▸ Directions for this task
Could you continue the forum thread below, with its advice about whether to send a valentine to a woman who wants to break things off, starting after its last sentence?

▸ Extract
If you're really into to someone, wouldn't you make the time to invest in them despite your schoolwork?

 

You're going to do what you feel like you need to do, despite the advice here on LS. But since you asked, I wouldn't send her a thing. I'd go defcon 1 and become a ghost.

 

Make her miss you. If you go chasing this woman and send her valentine crap when she has already made it obvious she wants to break it off, then you come off as very weak and needy... not very attractive. Man up, disappear, lick your wounds and move on. Let her come to you. If she never does, then it wasn't meant to be.

 

I pretty much agree with everything written here except for :

 

Make her miss you.

 

Don't try to make her do anything. That advice has some hope in it. It is better to start from a position of no hope.

 

That, and I've always thought it was the decent thing to do to say goodbye. You guys seem to have skipped over that part.

▸ Data section
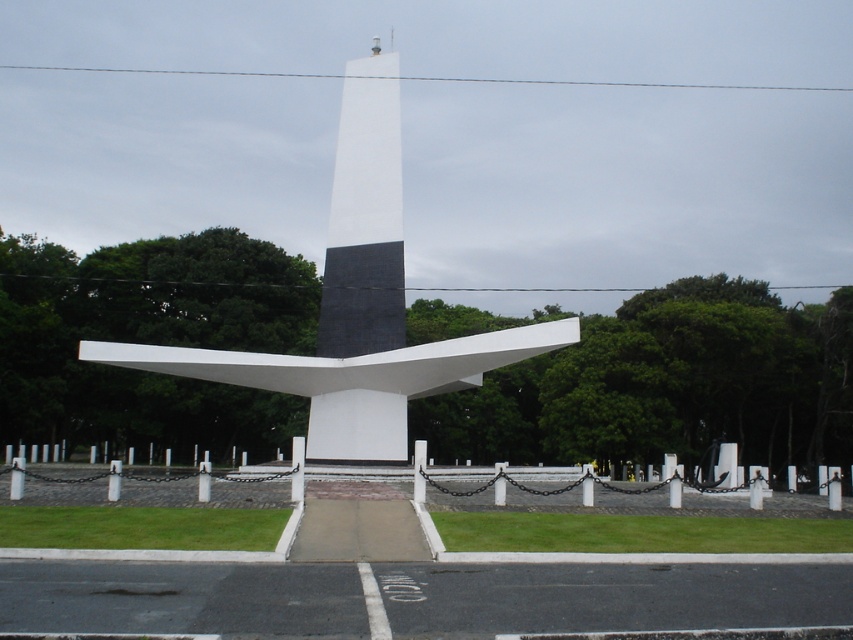
Question: Where is white polished stone obelisk at center located in relation to white smooth tower at center in the image?

Choices:
 (A) right
 (B) left

Answer: (B)

Question: Is white polished stone obelisk at center to the left of white smooth tower at center from the viewer's perspective?

Choices:
 (A) no
 (B) yes

Answer: (B)

Question: Is white polished stone obelisk at center wider than white smooth tower at center?

Choices:
 (A) no
 (B) yes

Answer: (B)

Question: Which object appears farthest from the camera in this image?

Choices:
 (A) white smooth tower at center
 (B) white polished stone obelisk at center

Answer: (A)

Question: Which of the following is the farthest from the observer?

Choices:
 (A) white polished stone obelisk at center
 (B) white smooth tower at center

Answer: (B)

▸ Right answer
Something like this would be my style:

 

You know, Matilda, I get it, you're not interested in me romantically, and I'm just coming to terms with it. It's ok, really. Love isn't a prison sentence, and honestly, I think you just got to the finish line before I did, that's all. I just came by to let you know that I'm saying goodbye for now. I don't want to be your pal, and I don't want to know about your life, so I'm going to avoid you to the extent possible from now on. Maybe it'll be different when I develop feelings for somebody else, I don't know. Until then, I'd just appreciate you helping me out with this separation by staying away. It was fun while it lasted. Good luck.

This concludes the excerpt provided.